Is it worth it? The velocity numbers say yes. Engineers are shipping 40-60% more PRs per sprint. Features that used to take two weeks now take one. But there's a hidden cost.

Review time increased per-PR. Each PR takes 15-20% longer to review because: the code is more verbose, the reviewer needs to verify AI output more carefully than human-written code (trust is still building), and the volume of PRs is higher so reviewers have less context on any single change.

Net-net: engineers ship more, but the review bottleneck tightened. We're still working out the equilibrium.

What we're changing

Based on six months of operating this way, we're investing in four areas:

AI-powered review tools. If AI generates the code, AI should do the first pass of review. We're using Claude to summarize PRs, flag potential issues, and check for common AI-generation patterns (unnecessary abstractions, verbose implementations). Human reviewers then focus on architecture and correctness rather than style.

Shared prompt libraries. Every team was developing their own prompts for common tasks. Now we maintain a shared repository of tested prompts for our most common patterns: API endpoint generation, test writing, migration scripts, documentation. This standardizes quality and reduces the variance in AI output across teams.

"AI architect" pairing sessions. Weekly sessions where senior engineers pair with juniors specifically on AI tool usage. Not "how to use Cursor" (everyone figured that out). Rather: "how to decompose this problem so the AI can solve it well" and "how to recognize when the AI is going off track." Prompting is a skill. Knowing when to accept vs. reject is a skill. We're treating them as skills worth teaching explicitly.

Better boundaries for autonomous agents. As I wrote in Code in the LLM Era, the key to scaling agentic tools is giving them clear guardrails. We're defining per-repository rules about what AI agents can modify autonomously (test files, documentation, boilerplate) vs. what requires human-in-the-loop (API contracts, database schemas, auth flows).

The mental model shift

The biggest adjustment isn't technical. It's psychological. Engineers who grew up writing every line of code themselves have to accept that the job changed. You're no longer primarily a code writer. You're a code director. You set the vision, you review the output, you catch the mistakes, you make the judgment calls.

Some engineers love this. They always wanted to work at a higher level of abstraction. Some hate it. They became engineers because they love writing code, and now a machine does that part.

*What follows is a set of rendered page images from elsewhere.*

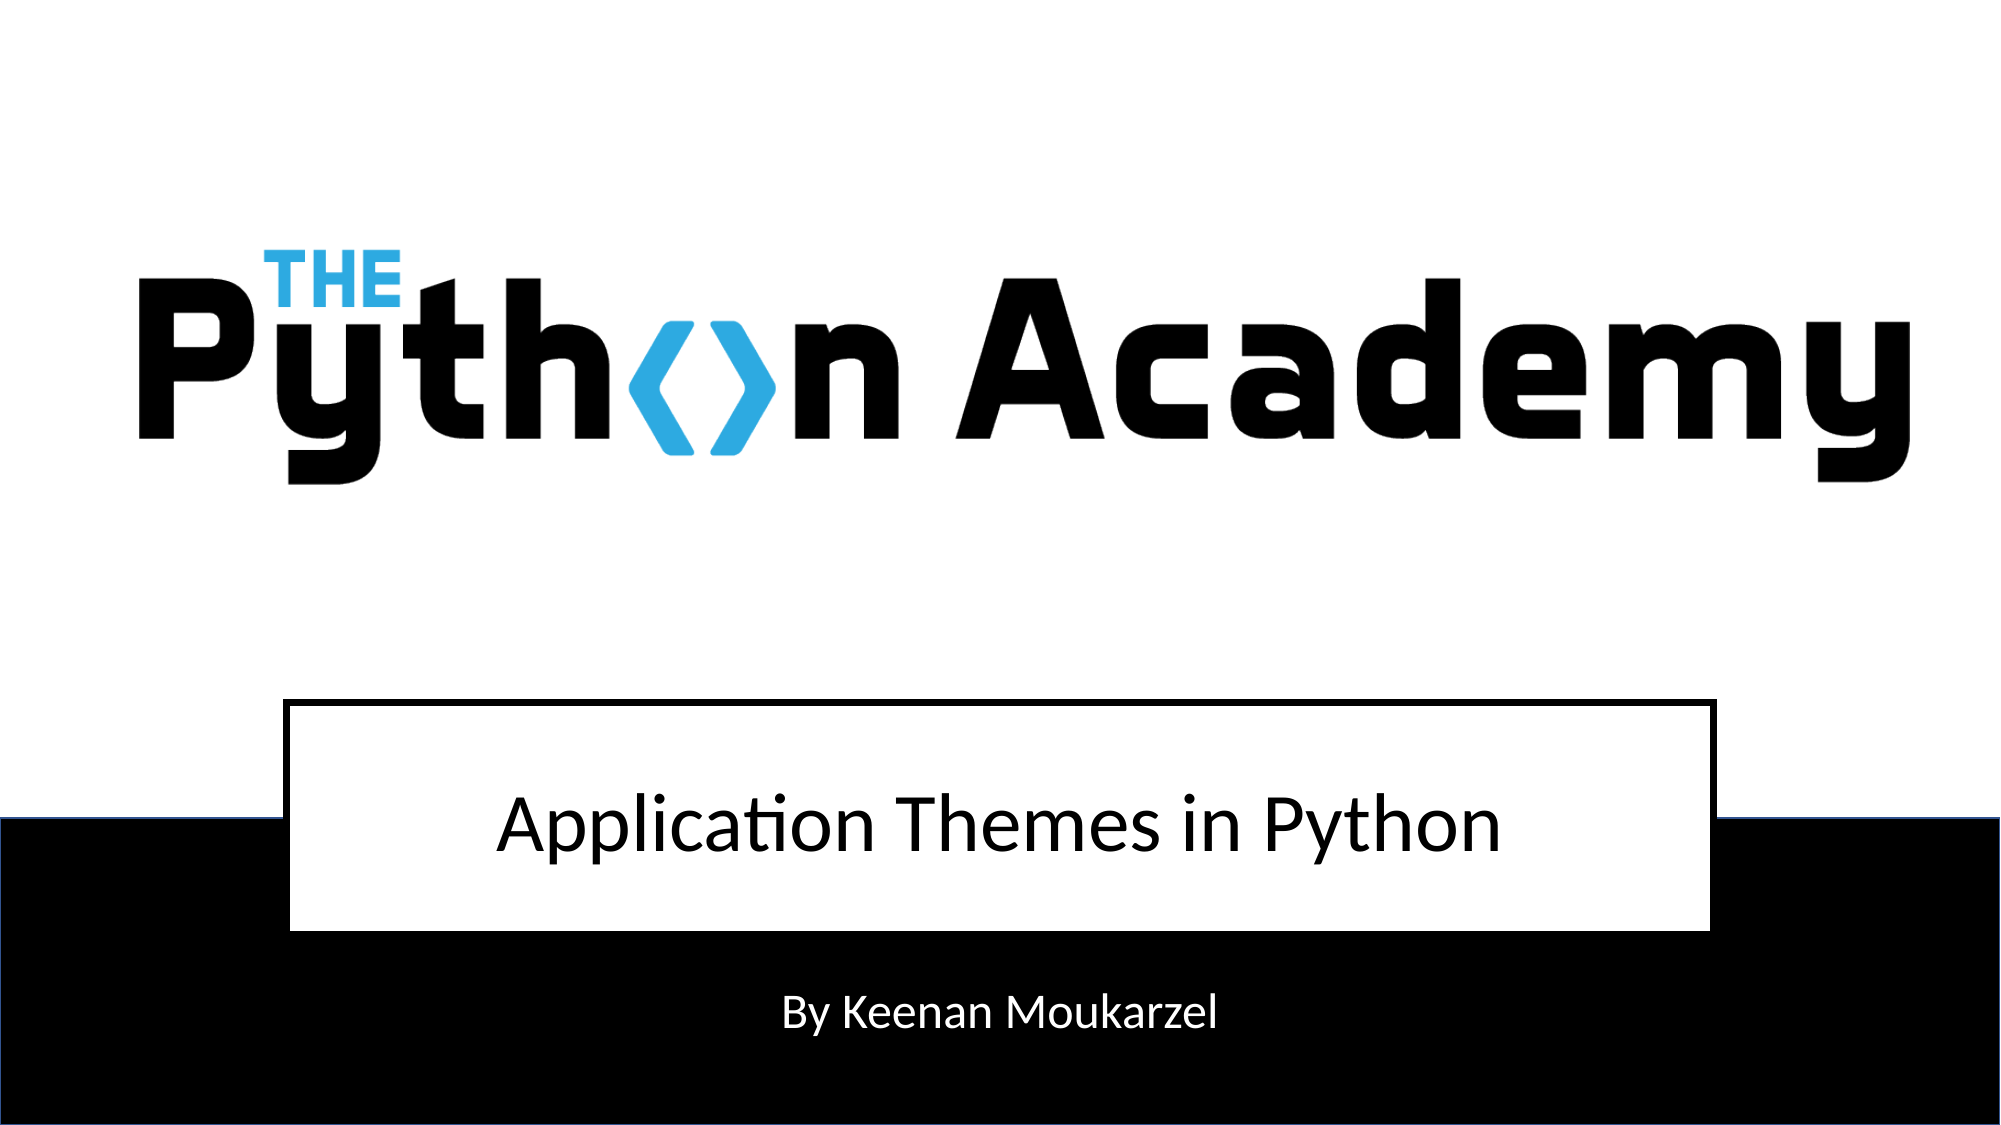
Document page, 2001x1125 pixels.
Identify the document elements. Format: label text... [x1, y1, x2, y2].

picture [139, 237, 1910, 485]
text_box [0, 817, 2000, 1125]
text_box Application Themes in Python [285, 701, 1715, 935]
text_box By Keenan Moukarzel [442, 977, 1558, 1066]
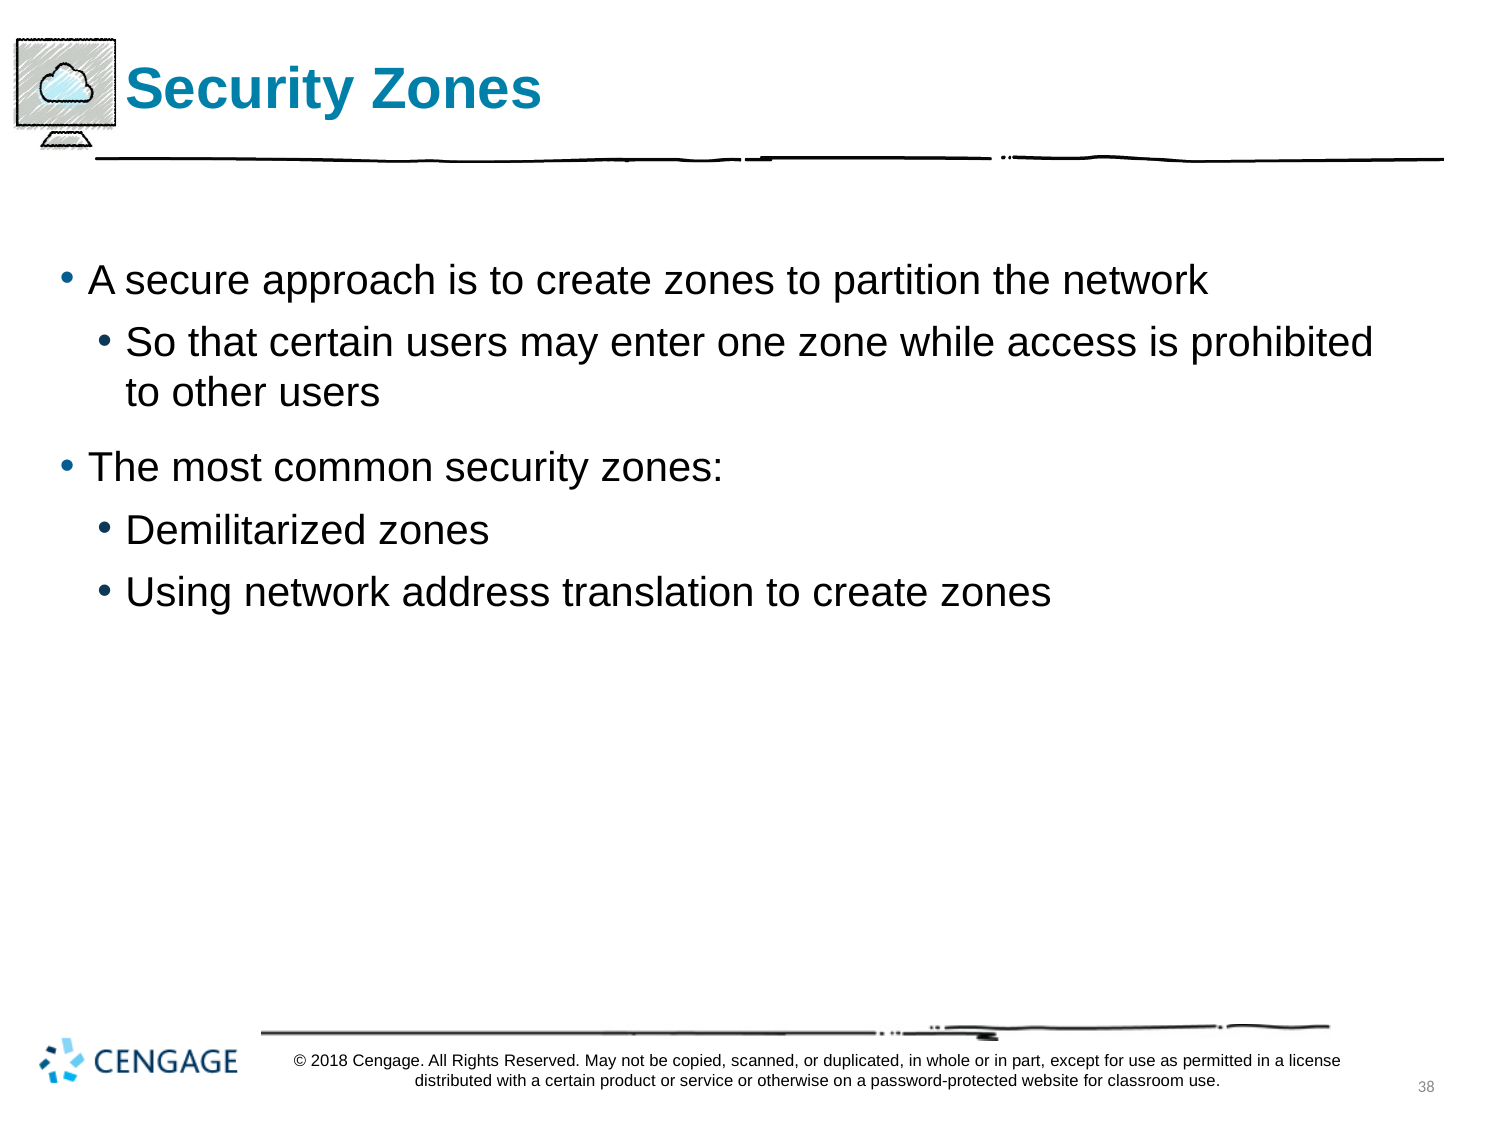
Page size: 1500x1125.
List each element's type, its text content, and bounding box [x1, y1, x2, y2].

list A secure approach is to create zones to partition the network So that certain users may enter one zone while access is prohibited to other users The most common security zones: Demilitarized zones Using network address translation to create zones [59, 252, 1400, 619]
picture [13, 36, 117, 151]
picture [19, 1024, 250, 1096]
title Security Zones [125, 60, 1442, 121]
picture [261, 1024, 1331, 1041]
footer © 2018 Cengage. All Rights Reserved. May not be copied, scanned, or duplicated, in whole or in part, except for use as permitted in a license distributed with a certain product or service or otherwise on a password-protected website for classroom use. [262, 1050, 1375, 1091]
picture [95, 155, 1444, 163]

I don't think there's a right answer about whether this is good. It's happening. The engineers who thrive are the ones who treat AI as a power tool that amplifies their judgment, not a replacement for it. The ones who struggle are either over-trusting (shipping AI output without sufficient review) or under-trusting (rewriting everything the AI produces from scratch).

The sweet spot is calibrated trust. Know what AI does well. Know where it fails. Adjust your review intensity accordingly. That calibration takes months to develop, and it's different for every domain and every tool.

We're seven months into this era and still learning. The 80% number will probably climb. Hamel Husain's argument in Your AI Product Needs Evals keeps ringing true: the root cause of unsuccessful AI integration is failing to build robust evaluation. That applies to AI-generated code just as much as AI-generated products. The question isn't whether AI writes the code. It's whether humans still understand the systems they're building. Right now, the answer is yes. Keeping it that way requires intentional investment in architecture skills, system thinking, and the judgment that no model can replicate yet.